The climb, the village, and a legend about women

The castle sits above a small village of the same name, and the walk up is steeper and longer than the photographs suggest — a cobbled lane lined, frankly, with a gauntlet of souvenir stalls and crystal shops and stands selling trdelník, the spit-roasted sugar pastry that is sold everywhere in Bohemia and is, I maintain, not actually traditional. Lia bought one anyway. We do not always agree on these matters.

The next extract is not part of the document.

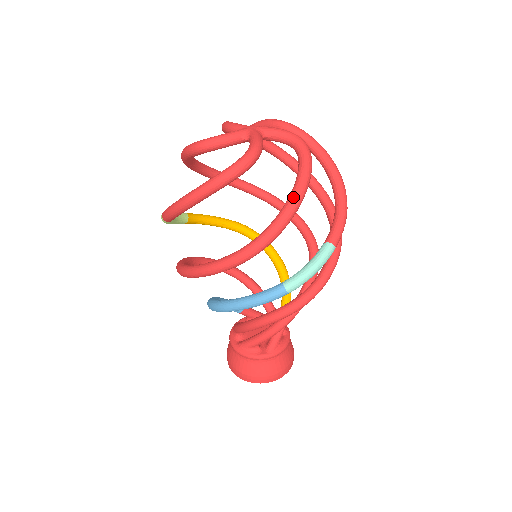
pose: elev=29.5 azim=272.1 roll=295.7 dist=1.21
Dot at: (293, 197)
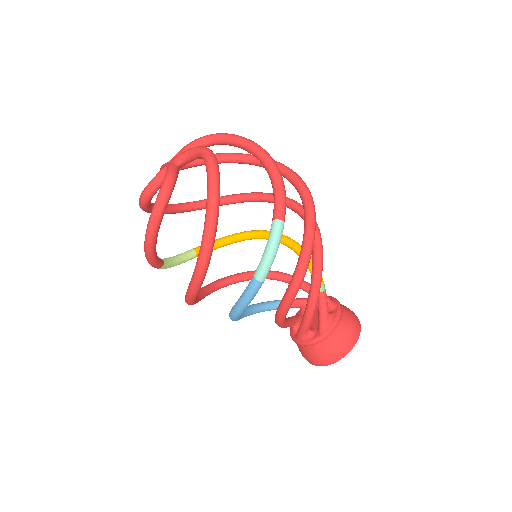
Dot at: (207, 203)
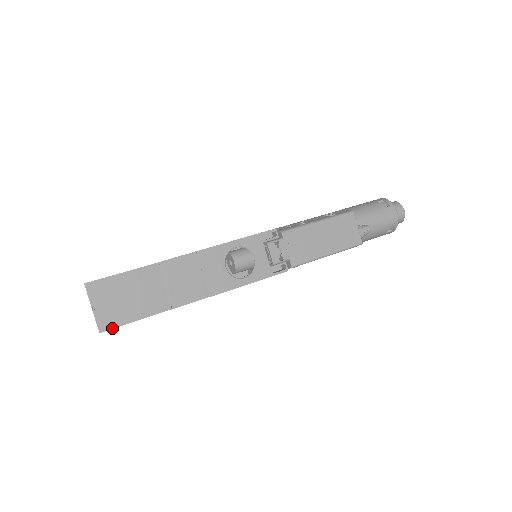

There is a famous old legend that Charles forbade women from staying overnight inside the castle, and that any noblewoman who broke the rule would be punished — a story the guides tell with relish and that historians regard as almost certainly invented. Whatever the truth, Lia made a point of lingering deliberately in the upper courtyard, daring the ghost of the fourteenth century to do something about it. Nothing happened. The view from up there, out over the Berounka river valley and the surrounding forest, is the real reward of the climb — Bohemia rolling away in soft green folds, the village roofs far below, and the castle at your back looking, for once, almost peaceful.

The view from Karlstejn Castle over red village rooftops and the forested Berounka valley beyond, soft green Bohemian hills fading into the distance

When to go: April, May, or October on a weekday morning, when the crowds thin and the light on the stone is best. Book the longer tour that includes the Chapel of the Holy Cross well in advance — it runs only part of the year and sells out. Skip July and August weekends entirely unless crowds genuinely don’t bother you.